Unser Wochenabschnitt bildet den Abschluss und den Höhepunkt des Heiligtums. Darin wird geschildert, wie das Heiligtum aufgebaut und eingeweiht wurde. Es war Mose, der das Heiligtum sieben Tage lang einweihte. Am achten Tag wurde die Einweihung vollendet und die Schechina (G-ttesgegenwart) weilte im Heiligtum.

Bei näherer Betrachtung über den G-ttesdienst Moses an jenem Tag, fällt auf, dass er zuerst die Geräte des Heiligtums an ihrem Platz positionierte und mit ihnen den Tempeldienst verrichtete: Er gab den Tisch in das Zelt und ordnete darauf die Schaubrote; er stellte die Menora auf und zündete die Lichter; er positionierte den goldenen Altar und brachte den Weihrauch dar.1 Erst danach stellte er das Heiligtum fertig auf: Er richtete den Vorhof rings um das Zelt auf.2

Unübliche Reihenfolge

Üblicherweise baut man zuerst ein Haus, danach erst möbliert man es und wohnt darin. Ebenso war es bei den Wüstenwanderungen des jüdischen Volkes. Zuerst baute man das Heiligtum auf und erst danach positionierte man die Geräte und vollbrachte den Tempeldienst.

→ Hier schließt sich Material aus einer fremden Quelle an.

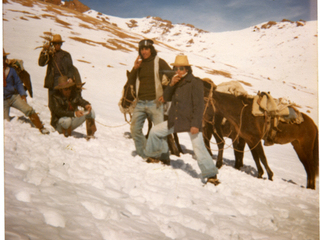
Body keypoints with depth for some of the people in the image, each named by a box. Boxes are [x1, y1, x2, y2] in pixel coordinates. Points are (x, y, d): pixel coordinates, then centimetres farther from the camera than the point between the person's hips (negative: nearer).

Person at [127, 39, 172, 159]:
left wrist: (166, 94, -7)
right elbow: (131, 82, 10)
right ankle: (143, 154, 11)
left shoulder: (159, 62, -1)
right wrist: (135, 68, -5)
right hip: (140, 103, 5)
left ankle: (164, 156, 7)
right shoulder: (139, 63, 13)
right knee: (135, 129, -2)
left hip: (155, 103, -5)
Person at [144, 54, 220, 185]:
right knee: (155, 131, 13)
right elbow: (166, 98, 7)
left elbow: (199, 105, -16)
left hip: (191, 122, -7)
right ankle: (154, 155, 34)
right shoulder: (176, 82, 11)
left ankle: (211, 174, -4)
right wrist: (171, 84, -10)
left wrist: (195, 124, -23)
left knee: (199, 148, -15)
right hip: (175, 120, 8)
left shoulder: (195, 83, -12)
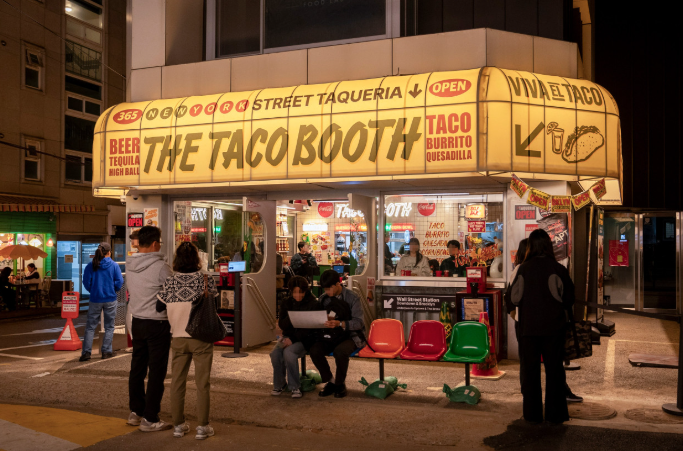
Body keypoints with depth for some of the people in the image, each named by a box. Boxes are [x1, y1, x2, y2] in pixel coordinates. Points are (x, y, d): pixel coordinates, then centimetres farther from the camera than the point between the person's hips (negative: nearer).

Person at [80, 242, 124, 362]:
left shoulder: (91, 265, -3)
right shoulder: (114, 265, -6)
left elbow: (86, 282, -4)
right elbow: (119, 282, -8)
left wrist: (93, 291, 13)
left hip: (95, 299, 1)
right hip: (110, 299, -1)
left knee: (90, 326, 8)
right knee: (109, 327, 11)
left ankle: (86, 352, 3)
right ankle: (106, 351, 13)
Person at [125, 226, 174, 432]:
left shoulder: (129, 265, 3)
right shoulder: (160, 266, -18)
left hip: (137, 321, 7)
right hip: (157, 323, -7)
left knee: (137, 368, 16)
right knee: (157, 371, 1)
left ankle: (135, 412, 27)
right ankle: (150, 419, 5)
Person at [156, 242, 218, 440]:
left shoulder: (170, 282, -4)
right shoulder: (206, 280, -9)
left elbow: (159, 307, 4)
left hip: (179, 338, 2)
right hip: (201, 338, -2)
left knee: (177, 381, 13)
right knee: (202, 382, 5)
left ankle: (179, 425, 20)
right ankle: (202, 426, 8)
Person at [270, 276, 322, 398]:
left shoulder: (314, 304, -6)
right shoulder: (286, 303, 7)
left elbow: (310, 329, -10)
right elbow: (282, 324, 3)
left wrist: (293, 339, -18)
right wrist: (290, 317, -19)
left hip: (305, 339, -4)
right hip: (288, 336, 4)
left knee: (289, 352, -32)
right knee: (275, 353, -25)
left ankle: (295, 387, -15)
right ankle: (279, 384, -2)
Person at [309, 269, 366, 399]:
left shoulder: (352, 298, -8)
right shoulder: (324, 299, 7)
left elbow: (359, 323, -14)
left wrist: (340, 324, -29)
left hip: (351, 335, -4)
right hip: (331, 335, 4)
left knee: (340, 351, -35)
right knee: (315, 350, -24)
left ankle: (340, 384, -7)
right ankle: (330, 381, -1)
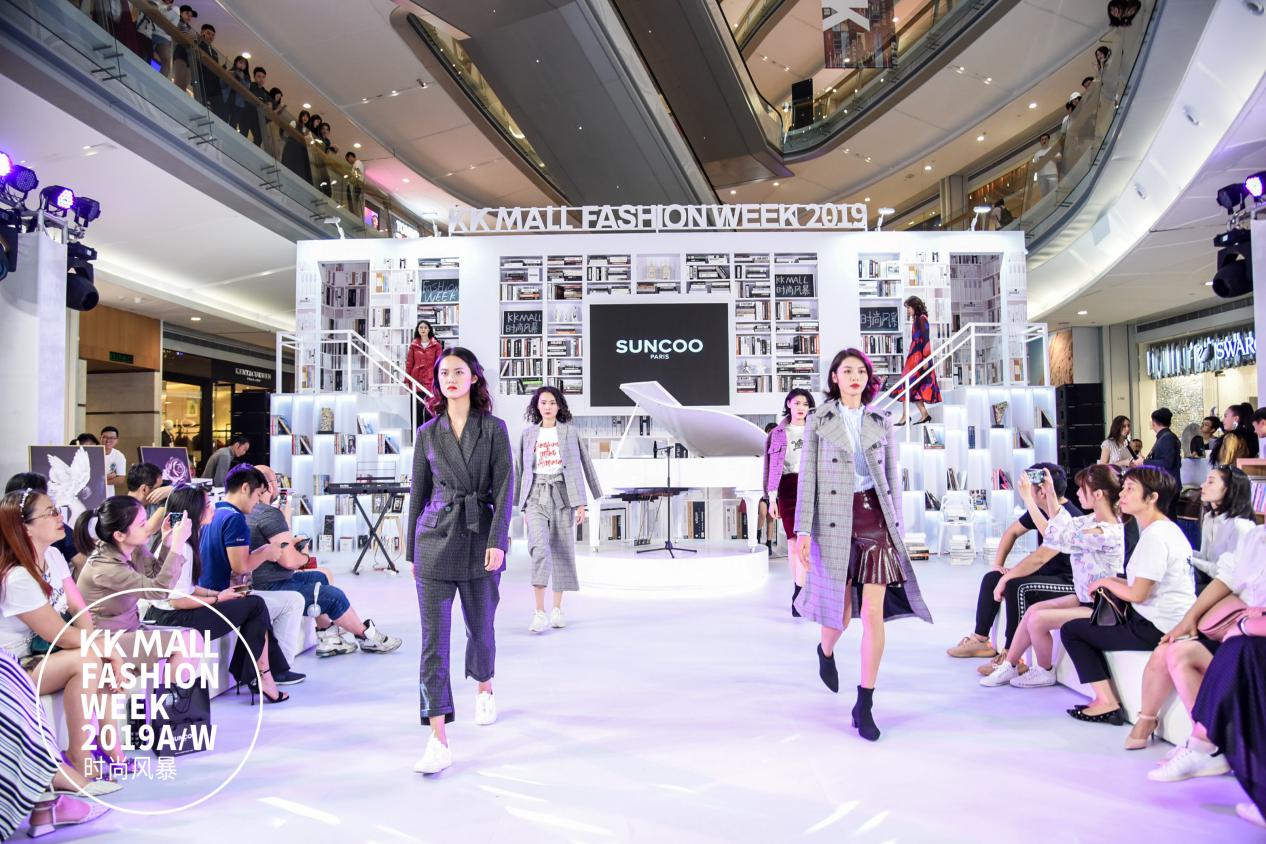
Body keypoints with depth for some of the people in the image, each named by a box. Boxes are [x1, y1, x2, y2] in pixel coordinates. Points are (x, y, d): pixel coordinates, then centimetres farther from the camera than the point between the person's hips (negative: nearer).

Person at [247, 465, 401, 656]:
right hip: (271, 589, -11)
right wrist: (304, 557, -6)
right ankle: (366, 637, 17)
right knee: (333, 595, -2)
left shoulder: (247, 512, 10)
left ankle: (327, 639, 22)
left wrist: (291, 543, 16)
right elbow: (290, 560, -27)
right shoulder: (270, 514, -22)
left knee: (319, 578, 24)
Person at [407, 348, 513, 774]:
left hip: (480, 538, -1)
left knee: (480, 627, 15)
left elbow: (504, 488, -5)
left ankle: (484, 689, 46)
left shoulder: (494, 429, 1)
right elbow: (418, 492, 12)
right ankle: (438, 741, -4)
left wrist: (497, 541, -14)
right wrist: (412, 550, 13)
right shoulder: (427, 433, 7)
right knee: (433, 638, -6)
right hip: (435, 539, 1)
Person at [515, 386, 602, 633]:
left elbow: (580, 467, 4)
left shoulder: (570, 433, 6)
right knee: (539, 547, -17)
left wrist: (581, 503, -2)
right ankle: (539, 612, -18)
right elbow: (520, 470, 13)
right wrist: (523, 507, 10)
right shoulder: (527, 434, 9)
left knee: (562, 551, 4)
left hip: (562, 495, 1)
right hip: (536, 497, 0)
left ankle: (557, 609, 16)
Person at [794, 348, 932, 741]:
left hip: (874, 517, 2)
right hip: (835, 520, -1)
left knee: (873, 613, -5)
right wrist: (803, 531, -7)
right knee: (842, 610, 8)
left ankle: (865, 705, 4)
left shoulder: (881, 423, 10)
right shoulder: (818, 421, 3)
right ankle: (826, 651, 44)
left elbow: (893, 477, 11)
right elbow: (807, 477, -1)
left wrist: (896, 526, 6)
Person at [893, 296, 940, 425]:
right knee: (915, 386, 7)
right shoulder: (916, 319, 16)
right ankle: (924, 414, 9)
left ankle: (905, 416, -8)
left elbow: (926, 339, -16)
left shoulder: (921, 319, -11)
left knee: (908, 384, -10)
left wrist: (925, 359, -20)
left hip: (919, 357, -9)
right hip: (914, 356, 9)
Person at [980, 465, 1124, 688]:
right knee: (1033, 609, 3)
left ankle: (1045, 672, 9)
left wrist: (1028, 499, -24)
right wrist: (1050, 492, 6)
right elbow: (1064, 525, 14)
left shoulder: (1105, 533, -28)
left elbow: (1054, 537, -27)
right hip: (1085, 597, 10)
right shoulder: (1095, 519, 1)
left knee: (1037, 619, -16)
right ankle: (1009, 666, 12)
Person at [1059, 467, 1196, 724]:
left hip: (1157, 629, -11)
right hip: (1175, 623, 11)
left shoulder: (1155, 536, -19)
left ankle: (1107, 703, -4)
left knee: (1071, 630, -1)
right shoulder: (1169, 529, 13)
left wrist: (1105, 582, -3)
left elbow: (1138, 595, -21)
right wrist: (1112, 583, 8)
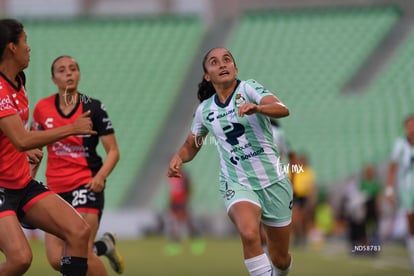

Weshalb änderte Mose bei der Tempelarbeit am achten Tag die Reihenfolge und begann mit dem G-ttesdienst noch bevor er das Heiligtum fertig errichtet hatte?

Die Antwort lautet, dass jener achte Tag etwas Besonderes war, denn an diesem begann die Schechina im Heiligtum zu ruhen. Dies zeigte sich auch in der ungewohnten Weise des Tempeldienstes. Die Thora will damit eine besondere Art des G-ttesdienstes zum Ausdruck bringen, von dem wir auch heute lernen können.

Eine gute Beute

Es gibt allgemein zwei verschiedene Pfade im G-ttesdienst: Den üblichen Dienst, der geordnet und stufenweise abläuft, Schritt für Schritt in Richtung G-tt. Doch wie jeder schrittweise Prozess, hat auch ein Dienst auf diese Weise seine Grenzen und Hemmungen. Manchmal aber besteht die Notwendigkeit, diese Grenzen zu überwinden, indem man G-tt auf unüblicher Weise dient, wie der Talmud sagt: „Erbeute das was du kannst und iss es gleich; erbeute dir was du kannst und trink es gleich!“3

Es gibt Zeiten im Leben des Menschen, wie auch eines ganzen Volkes und der ganzen Welt, in denen man nicht schrittweise vorwärtskommen kommen soll, sondern jede Mitzwa, die einem in die Hände fällt, hat man zu „erbeuten“, auch wenn man sich noch nicht auf diesem Niveau für die eine oder andere Mitzwa sieht.

Die Lehre der Chassidut erklärt, dass die Ära vor dem unmittelbaren Kommen des Maschiach, in der wir uns befinden4, so eine Zeit ist, wo man ohne viele Überlegungen jede Mitzwa zu erbeuten hat. In dieser Zeit muss man G-tt mit aufopfernder Hingabe dienen, ohne den gewöhnlichen, stufenweisen Dienst berücksichtigen zu müssen.

Auch der Anfänger kann Mitzwot erfüllen, von denen er meinte, dazu erst in einigen Jahren bereit zu sein (wie gänzlich Schabbat einzuhalten); oder die normalerweise ein sehr Gläubiger vollbringen würde (wie das zusätzliche Paar Tefillin „Rabenu Tam“5 anzulegen). Er kann auch bereits sein Wissen in der Thora mit anderen teilen, obwohl er kein Rabbi ist. So soll auch der Fortgeschrittene sein Niveau in der Thora und Mitzwot auf eine solche Weise steigern, wie er es nie zu erreichen wagte. Darin liegt die Bedeutung von „Erbeute das, was du kannst und iss es gleich!“

Befähigt durch Mose

Die Kraft für diesen außergewöhnlichen G-ttesdienst erhalten wir durch den außergewöhnlichen G-ttesdienst Moses an jenem schicksalhaften, achten Tag der Einweihung, als er die Reihenfolge im Heiligtum nicht berücksichtigte und den Tempeldienst auf außerordentliche Weise verrichtete. Dadurch ebnete Mose für alle Generationen, doch vor allem für unsere Generation, in welcher der Maschiach unmittelbar bevorsteht, den Weg, G-tt außerordentlich zu dienen!